Trump condena testes “inapropriados”
Os anúncios foram feitos depois que Washington cancelou a cúpula do presidente dos EUA, Donald Trump, com Putin em Budapeste, Hungria.
Trump chamou o teste de Burevestnik de “inapropriado” e ordenou ao Pentágono que continuasse testando armas nucleares e mísseis.
Mas poderá tentar mostrar como forçou o Kremlin a suspender as hostilidades na Ucrânia antes das eleições intercalares do próximo ano.
“Trump terá de lidar com a pressão sobre a Rússia”, disse Romanenko. “Espero que as circunstâncias forcem Trump a agir.”
O que Putin não mencionou é que apenas dois dos doze testes de Burevestnik iniciados em 2019 foram bem-sucedidos.
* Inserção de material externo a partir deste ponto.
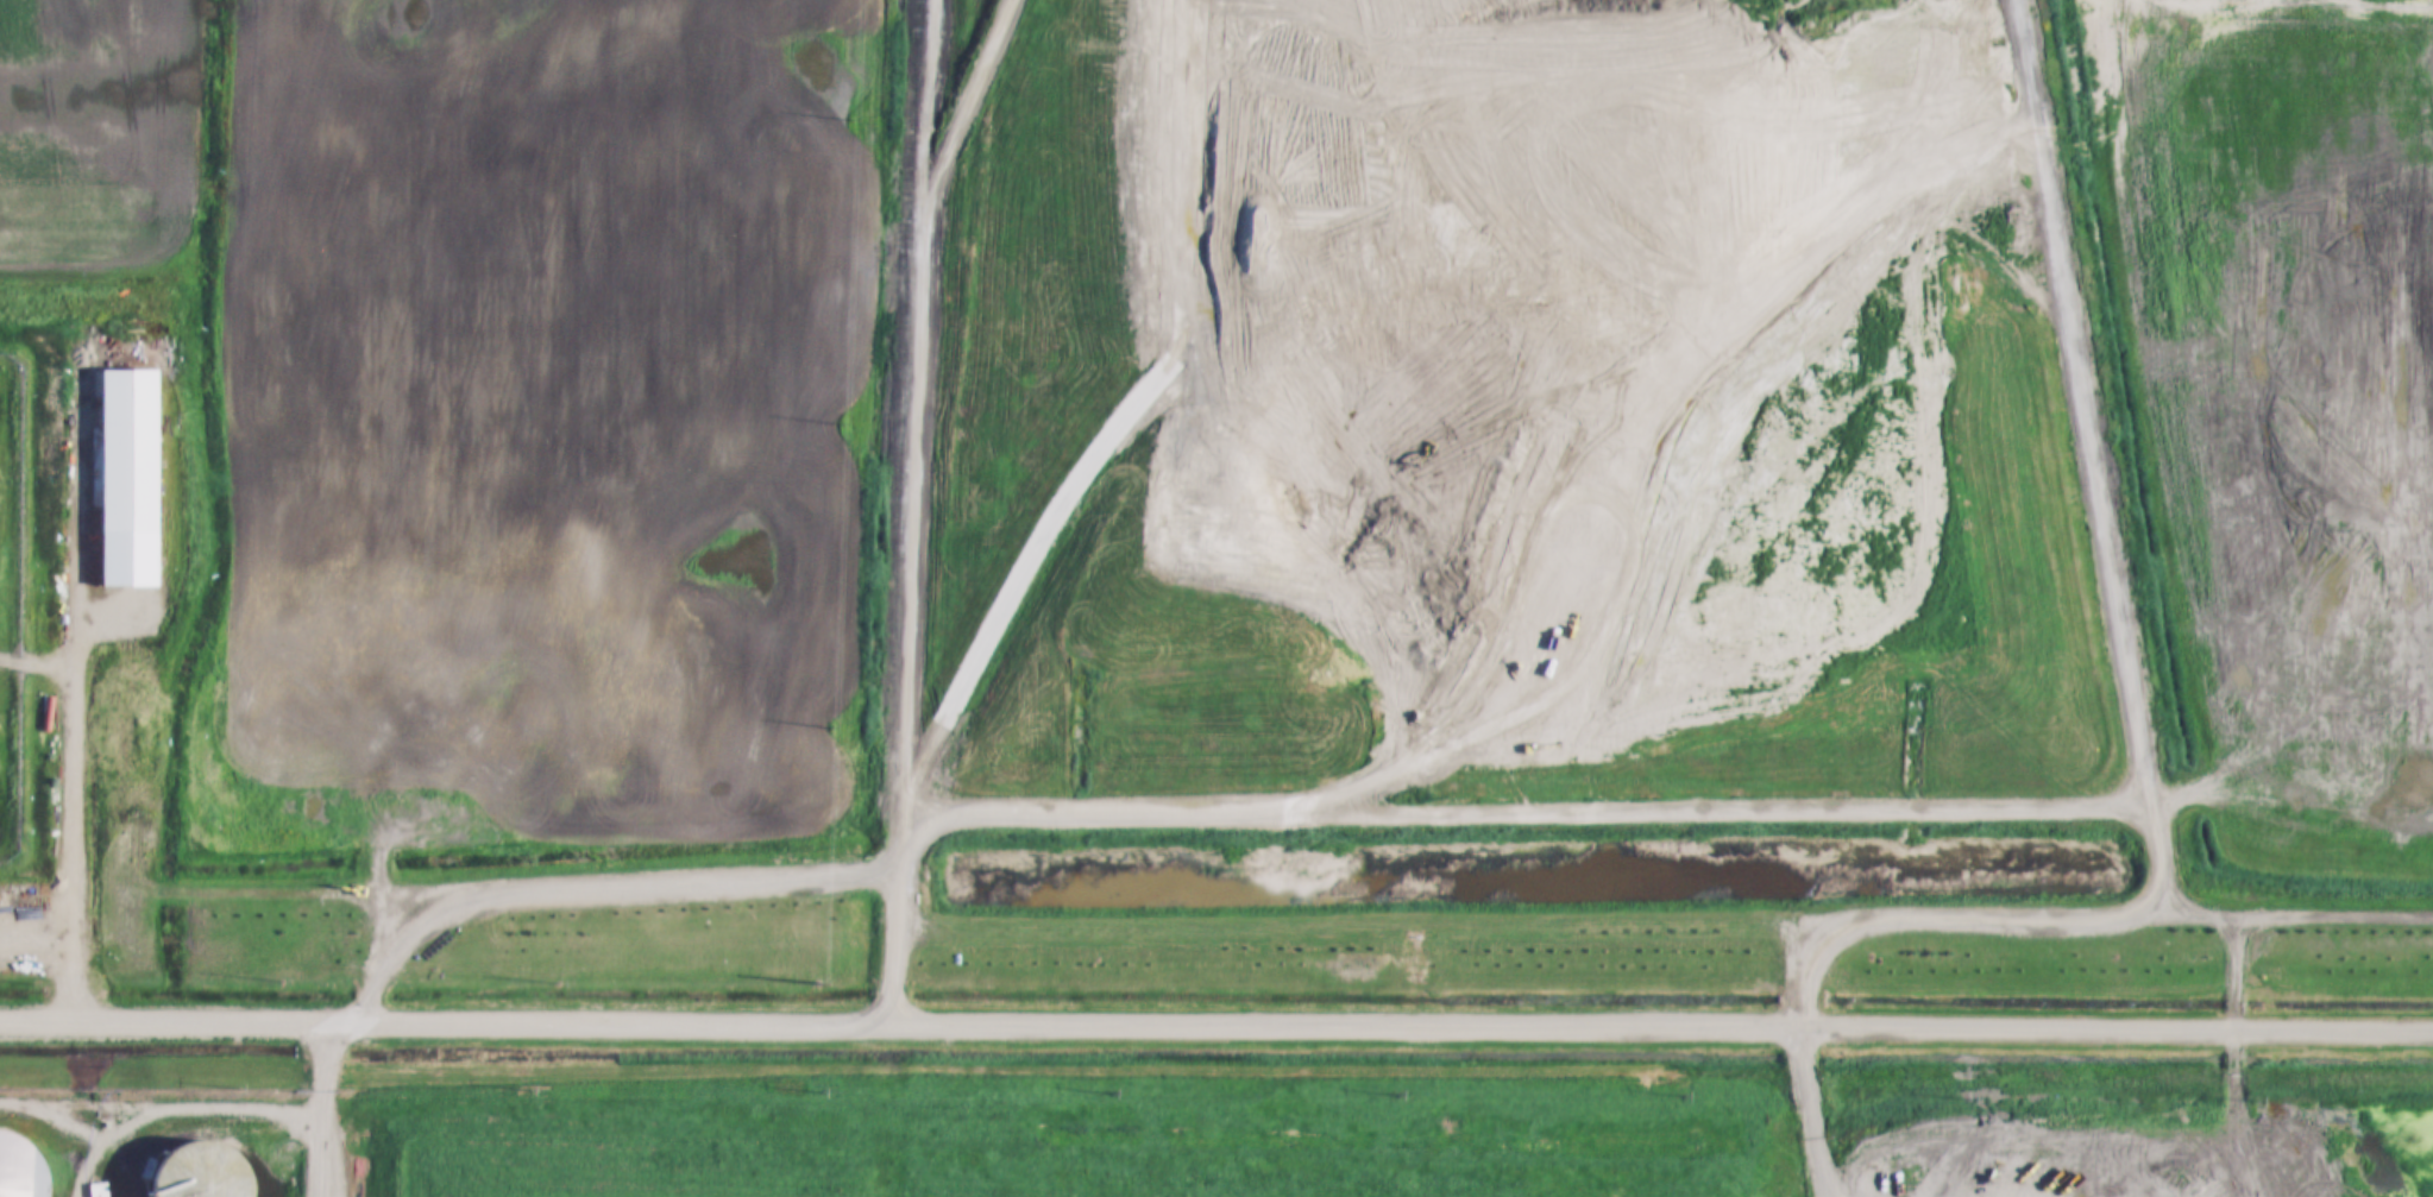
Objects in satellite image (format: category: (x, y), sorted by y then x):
crop: (96, 145)
crop: (2279, 405)
road: (919, 411)
crop: (537, 428)
building: (119, 480)
road: (70, 807)
road: (1924, 816)
road: (894, 922)
road: (1216, 1024)
road: (318, 1109)
road: (193, 1126)
building: (23, 1170)
storage tank: (23, 1170)
building: (201, 1171)
storage tank: (201, 1171)

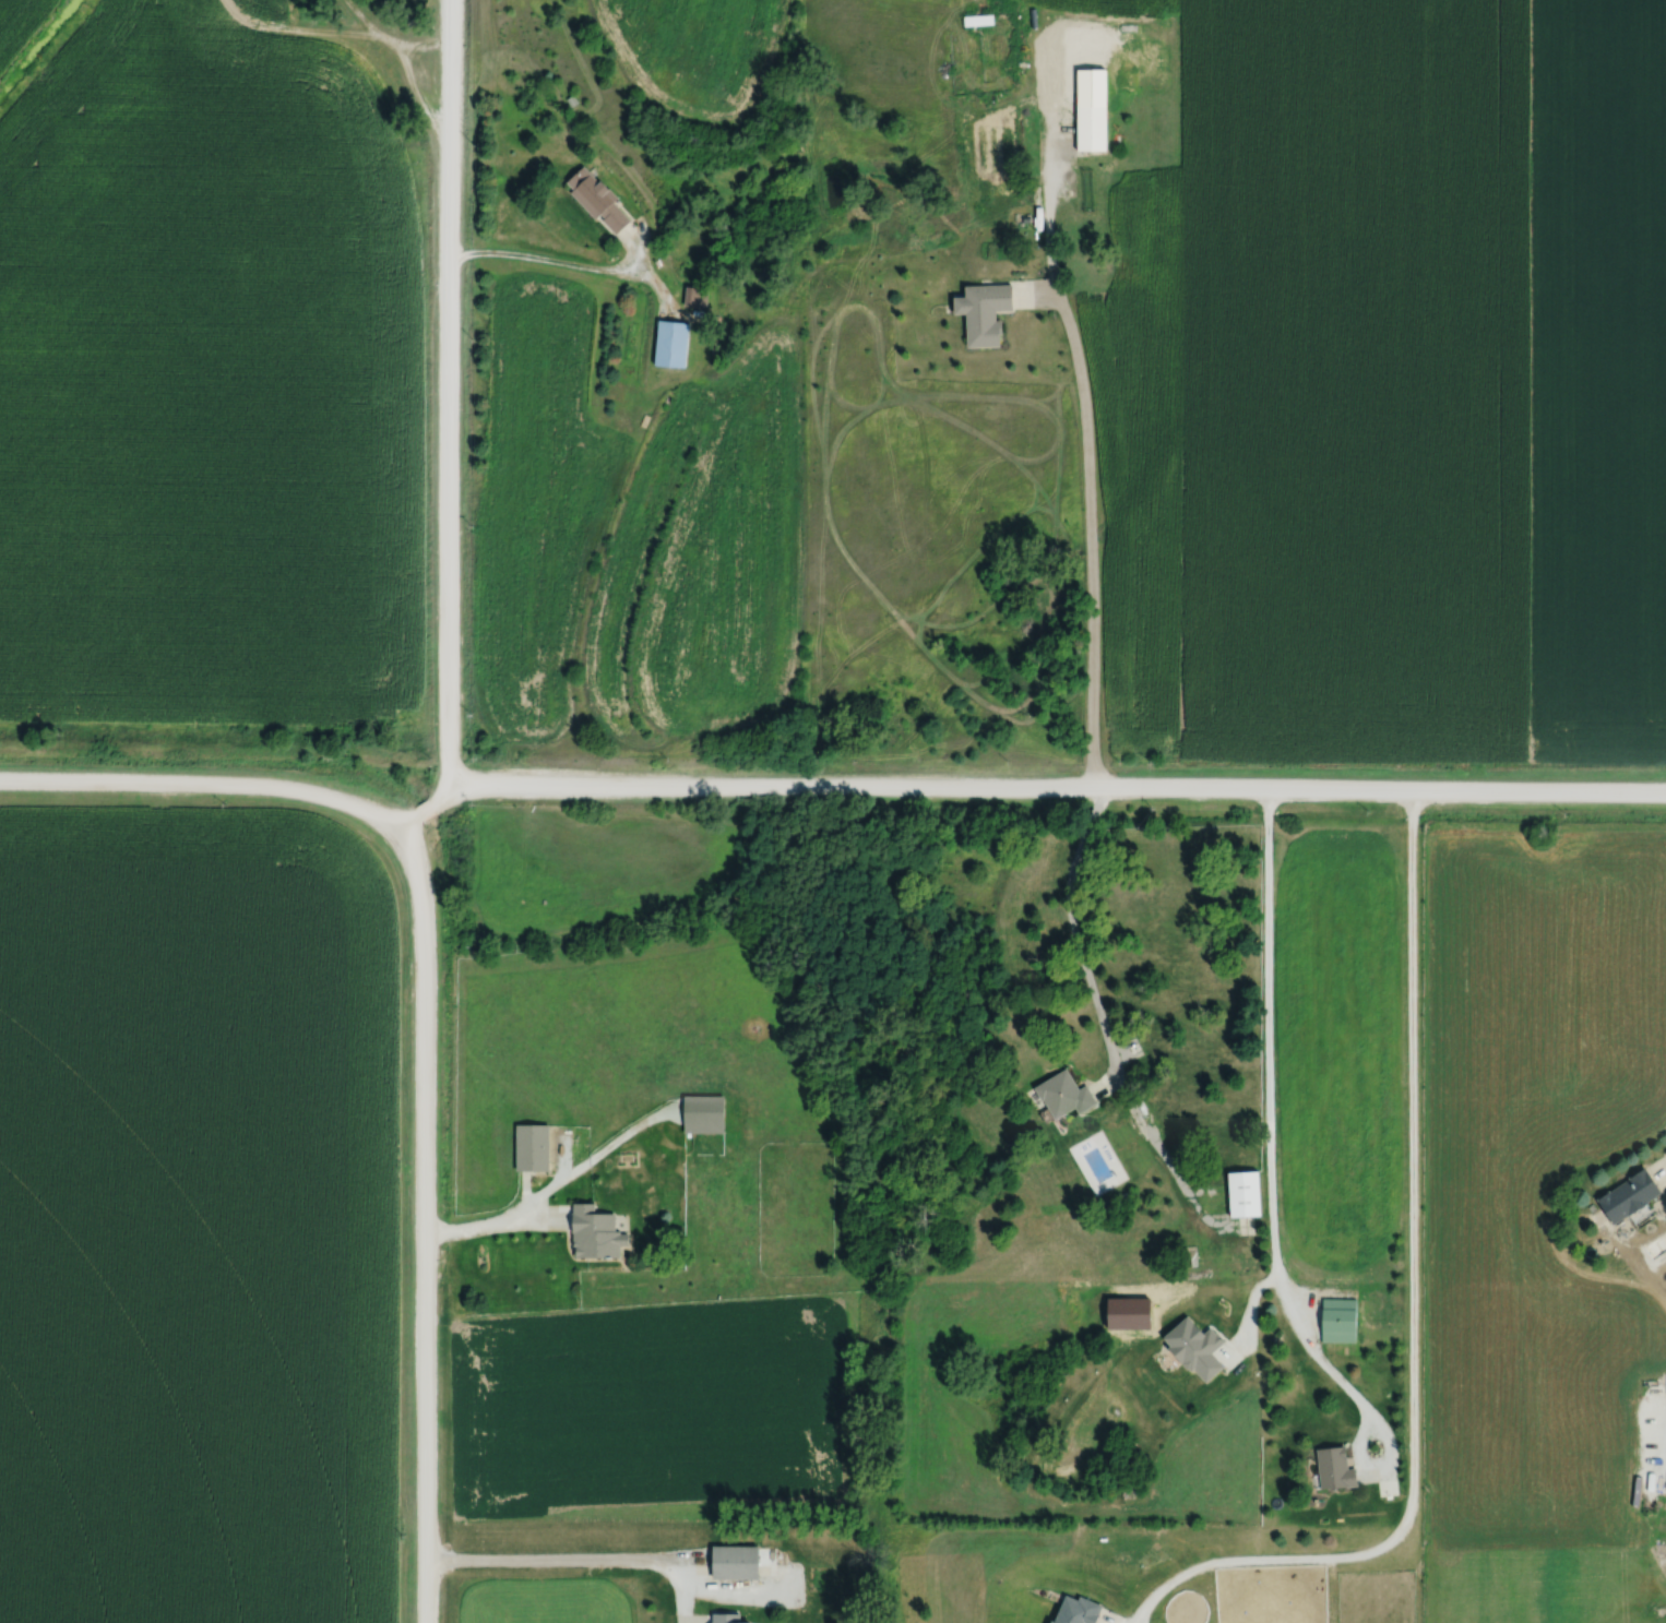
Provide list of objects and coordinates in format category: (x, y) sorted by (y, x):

Especialistas ocidentais disseram que o míssil lançado perto do Mar Branco, no noroeste da Rússia, em 2019, matou pelo menos cinco especialistas nucleares após uma explosão radioativa. A agência nuclear estatal da Rússia reconheceu as mortes, mas as autoridades e os relatórios da mídia não oferecem imagens de vídeo, fotografias detalhadas ou outros detalhes sobre Burevestnik e a rota do teste; Isto torna difícil verificar ou refutar as últimas afirmações de Putin.
Especialistas ocidentais conseguiram identificar o possível local de implantação do Burevestnik em setembro. Acredita-se que o míssil, conhecido como Vologda-20 ou Chebsara, esteja a 475 km (295 milhas) ao norte de Moscou e tenha nove plataformas de lançamento em construção, informou a agência de notícias Reuters no ano passado.
As capacidades do míssil dividiram os analistas militares.
“Durante a operação, Burevestnik carregará uma ogiva (ou ogivas) nuclear, circulará o globo em baixa altitude, escapará das defesas antimísseis e do terreno, e depositará as ogivas em um local (ou locais) difícil de prever”, disse a Nuclear Threat Initiative, um grupo de segurança sem fins lucrativos dos EUA, em um relatório de 2019 após o primeiro teste bem-sucedido do míssil.
Um ano depois, o Centro Nacional de Inteligência Aérea e Espacial da Força Aérea dos EUA disse que se o Burevestnik entrasse em serviço, daria a Moscou “uma arma única com capacidade de alcance intercontinental”.
‘Burevestnik é uma farsa’
Outros duvidam da funcionalidade do míssil.
“O Burevestnik permaneceu um mistério nos últimos sete anos e meio desde que foi anunciado pela primeira vez”, disse Pavel Luzin, pesquisador visitante da Universidade Tufts, em Massachusetts, à Al Jazeera.
“É impossível criar um reator compacto e poderoso o suficiente para permitir o movimento de um míssil de cruzeiro”, disse Luzin. “Este é um livro básico de física.”
Moscou afirma que o Burevestnik usa propulsão nuclear em vez dos motores turbojato ou turbofan usados em mísseis de cruzeiro ou mísseis balísticos.
Mas Luzin disse que os menores reatores nucleares usados para alimentar satélites pesam 1 tonelada métrica, fornecem vários quilowatts de energia (aproximadamente igual ao que uma casa normal consome) e emitem cerca de 150 kW de energia térmica.
Os reatores nucleares experimentais desenvolvidos para aeronaves nas décadas de 1950 e 1960 pesavam toneladas e eram do tamanho de vagões de trem, disse ele.
Ele disse que um motor médio para um míssil de cruzeiro pesa até 80 kg, produz 4 kW para dispositivos elétricos e eletrônicos a bordo e cerca de 1 megawatt de energia para impulsionar o míssil.
Outros analistas acham que o motor nuclear de Burevestnik poderia funcionar, mas não acham que a arma seja inovadora.